Não é pouca coisa. Em um momento em que as Ciências Humanas têm sido atacadas e desvalorizadas no País por gente que está mais perto de ter uma visão histérica dos fatos do que uma visão histórica, um livro como este, editado incessantemente há meio século, é uma vitória e tanto. E um triunfo que deve ser compartilhado por todos: alunos, professores e gente que entende que são os eventos históricos que pavimentam nossa civilidade — e nossa civilização. Afinal, trata-se de uma seleção de textos de autores como Péricles, Hamurábi, Aristóteles, César, Plutarco, entre tantos outros autores que registraram a história e os fatos de seu tempo para a posteridade. E que ainda estão, para o bem ou para o mal, atuais.

“Cem textos de atualidade indiscutível: escravismo e justiça social, guerras de conquista, mitos, mudanças políticas, sistemas de governo, educação, família, mulher. Cem textos que o leitor lê num instante, envolvido por sua oportunidade”, escreveu o historiador e sociólogo Marcos Margulies na revista Comentário. “Atualidade por quê? Porque os textos selecionados demonstram a perenidade dos problemas que assolam o homem desde os primórdios de sua história, e a incapacidade do homem em solucioná-los, e a eterna procura para resolver o insolúvel”, atestou Margulies.

Esparta e Aristóteles
Este Cem Textos de História Antiga que completa agora seu cinquentenário nasceu, na verdade, de uma inquietação de seu organizador. “Trabalhar como professor de História Antiga não era fácil nos anos 1960. Embora a disciplina fizesse parte do currículo obrigatório do curso de História, havia poucos professores preparados para oferecê-la”, escreve Pinsky –doutor e livre-docente pela USP e ex-professor da Unicamp e da Unesp — em um texto anexo à edição comemorativa. Foi justamente essa dificuldade, somada à carência à época de material em língua portuguesa — “tínhamos que recorrer aos textos clássicos, todos originalmente em línguas ‘herméticas’, como hebraico, grego e latim” — que inspiraram o professor a uma ousadia: organizar um livro que ajudasse alunos e professores a trabalhar com textos e documentos de História Antiga.

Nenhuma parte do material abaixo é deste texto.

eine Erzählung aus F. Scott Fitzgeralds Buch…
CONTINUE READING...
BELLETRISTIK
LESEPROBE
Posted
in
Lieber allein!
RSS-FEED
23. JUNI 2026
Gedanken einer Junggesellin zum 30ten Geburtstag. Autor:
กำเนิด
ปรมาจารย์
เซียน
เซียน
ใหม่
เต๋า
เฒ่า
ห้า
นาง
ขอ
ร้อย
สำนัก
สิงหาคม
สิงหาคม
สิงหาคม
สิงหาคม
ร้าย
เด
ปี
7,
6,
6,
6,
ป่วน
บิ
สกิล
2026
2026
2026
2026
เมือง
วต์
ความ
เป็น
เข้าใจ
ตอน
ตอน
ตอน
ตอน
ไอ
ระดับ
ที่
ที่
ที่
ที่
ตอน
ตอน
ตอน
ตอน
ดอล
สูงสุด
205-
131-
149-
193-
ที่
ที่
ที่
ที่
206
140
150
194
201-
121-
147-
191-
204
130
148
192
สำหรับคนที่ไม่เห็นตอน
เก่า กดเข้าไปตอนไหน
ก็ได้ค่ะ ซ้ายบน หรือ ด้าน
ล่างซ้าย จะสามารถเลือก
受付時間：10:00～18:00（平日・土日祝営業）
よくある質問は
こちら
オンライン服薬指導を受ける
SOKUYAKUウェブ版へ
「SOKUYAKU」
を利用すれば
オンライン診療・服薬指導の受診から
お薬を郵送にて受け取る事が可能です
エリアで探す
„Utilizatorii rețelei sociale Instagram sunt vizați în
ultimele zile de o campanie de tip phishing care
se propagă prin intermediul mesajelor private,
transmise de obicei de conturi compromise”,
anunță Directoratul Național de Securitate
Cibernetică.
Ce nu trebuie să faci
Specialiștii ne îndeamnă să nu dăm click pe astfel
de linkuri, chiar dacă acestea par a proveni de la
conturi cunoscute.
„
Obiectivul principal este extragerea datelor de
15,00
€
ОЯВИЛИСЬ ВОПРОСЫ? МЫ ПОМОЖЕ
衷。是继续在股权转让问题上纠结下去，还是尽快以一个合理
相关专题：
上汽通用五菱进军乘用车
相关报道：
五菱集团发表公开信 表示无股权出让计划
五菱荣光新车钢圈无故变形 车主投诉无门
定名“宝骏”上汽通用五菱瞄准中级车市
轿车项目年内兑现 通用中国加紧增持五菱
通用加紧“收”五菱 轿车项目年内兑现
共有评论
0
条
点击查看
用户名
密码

“Pensei que poderia traduzir os textos, com a colaboração de uma equipe, do hebraico, do latim e até do grego, além de utilizar edições consagradas em francês e inglês. Colegas e alunos engajaram-se no projeto e em menos de um ano tínhamos dezenas de textos devidamente traduzidos”, relembra Pinsky. Mas havia alguns pontos a serem resolvidos: como seria a organização do livro? Seria temporal, por civilização, por cronologia? “As coisas foram se solucionando aos poucos. Resolvi agregar os textos por temas, tal como fazia como professor na graduação. Assim, meus alunos, e os dos meus colegas, poderiam comparar diferentes sociedades”, esclarece o editor e organizador. Dessa forma, encontram-se no livro pequenos textos, extratos, de temas como “O divórcio no código de Hamurábi”, “A educação espartana”, “A cidade ideal, segundo Aristóteles”, “A República romana”, entre muitos outros.

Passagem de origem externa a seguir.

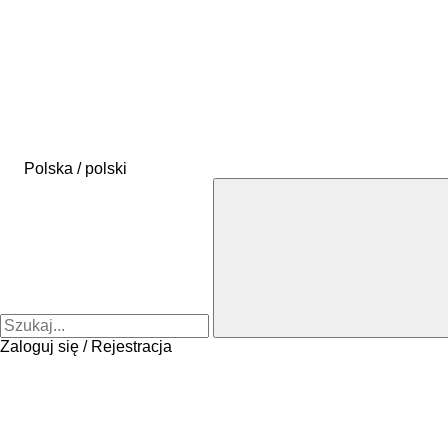
Polska / polski
Zaloguj się / Rejestracja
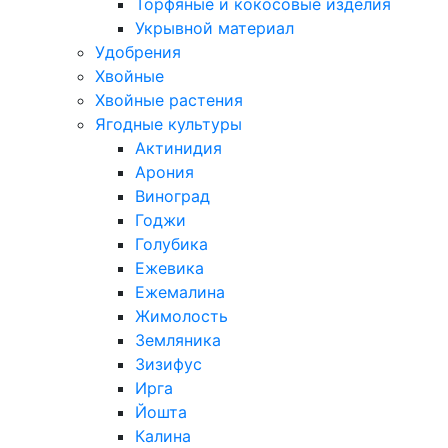
Торфяные и кокосовые изделия
Укрывной материал
Удобрения
Хвойные
Хвойные растения
Ягодные культуры
Актинидия
Арония
Виноград
Годжи
Голубика
Ежевика
Ежемалина
Жимолость
Земляника
Зизифус
Ирга
Йошта
Калина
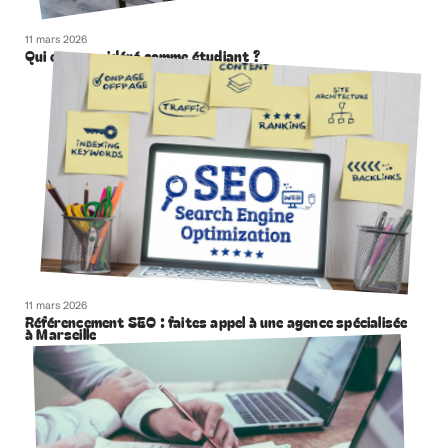
11 mars 2026
Qui est considéré comme étudiant ?
11 mars 2026
Référencement SEO : faites appel à une agence spécialisée
à Marseille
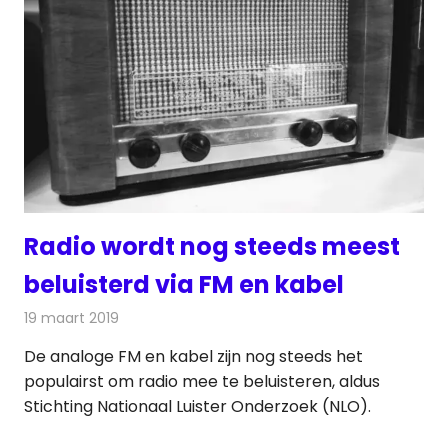
Radio wordt nog steeds meest
beluisterd via FM en kabel
19 maart 2019
Redactie
Radionieuws
De analoge FM en kabel zijn nog steeds het
populairst om radio mee te beluisteren, aldus
Stichting Nationaal Luister Onderzoek (NLO).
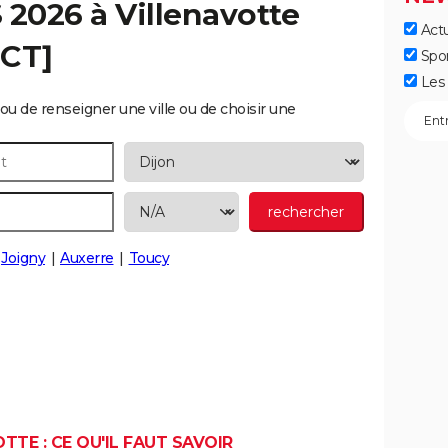
S 2026 à
Villenavotte
Actu
ECT]
Spo
Les 
ou de renseigner une ville ou de choisir une
Joigny
Auxerre
Toucy
TTE : CE QU'IL FAUT SAVOIR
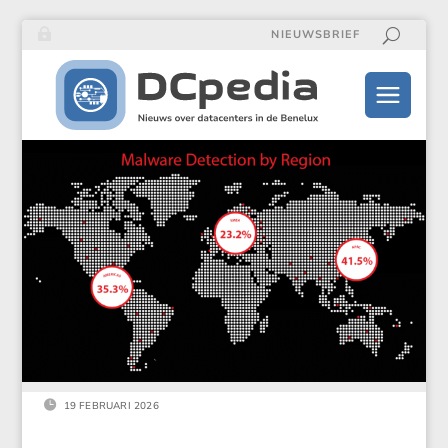
NIEUWSBRIEF

19 FEBRUARI 2026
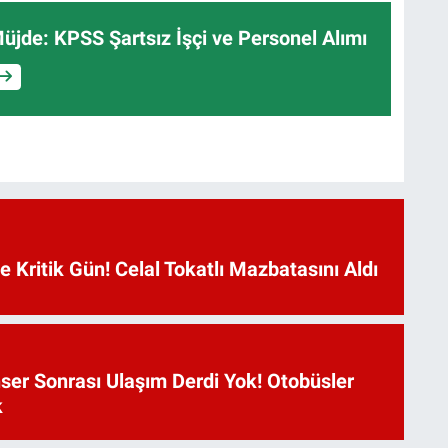
üjde: KPSS Şartsız İşçi ve Personel Alımı
Kritik Gün! Celal Tokatlı Mazbatasını Aldı
ser Sonrası Ulaşım Derdi Yok! Otobüsler
k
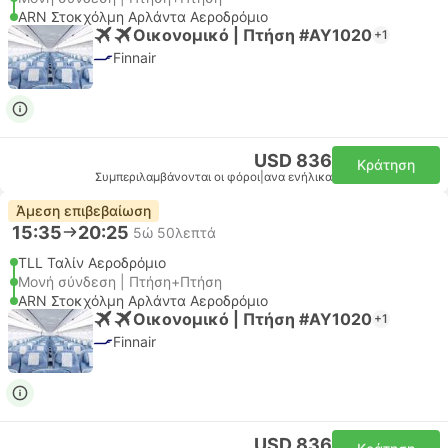
ARN Στοκχόλμη Αρλάντα Αεροδρόμιο
Οικονομικό | Πτήση #AY1020
+1
Finnair
USD 836
Κράτηση
Συμπεριλαμβάνονται οι φόροι
|
ανα ενήλικα
Άμεση επιβεβαίωση
15:35
20:25
5ώ 50λεπτά
TLL Ταλίν Αεροδρόμιο
Μονή σύνδεση | Πτήση+Πτήση
ARN Στοκχόλμη Αρλάντα Αεροδρόμιο
Οικονομικό | Πτήση #AY1020
+1
Finnair
USD 836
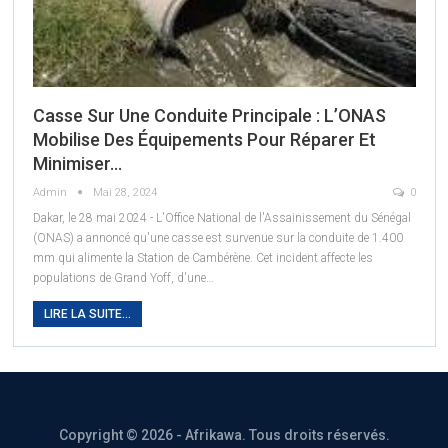
Casse Sur Une Conduite Principale : L’ONAS
Mobilise Des Équipements Pour Réparer Et
Minimiser…
Admin
Mai 28, 2024
0
Dakar, le 28 mai 2024 - L'Office National de l'Assainissement du Sénégal
(ONAS) a annoncé qu'une casse est survenue sur la conduite de 1.400
mm qui alimente la Station de Cambérène. Cet incident affecte les
populations de Grand Yoff, d'une
…
LIRE LA SUITE...
Copyright © 2026 - Afrikawa. Tous droits réservés.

No final dos trabalhos — pesquisa, seleção, tradução –, Jaime Pinsky e sua equipe chegaram a 98 textos. E seriam esses a serem publicados em forma de livro, se não fosse a intervenção precisa do então professor catedrático de História da USP Eurípedes Simões de Paula: “98 textos? Encontre mais dois bons textos, rapaz, e chegue a cem. Aí o livro já fica batizado”, recorda Pinsky. E foi o que acabou sendo feito. Com a vitória da eufonia e do número redondo, Cem Textos de História Antiga foi publicado originalmente pela Editora Hucitec — e ganhou uma acolhida para lá de calorosa quase que imediatamente.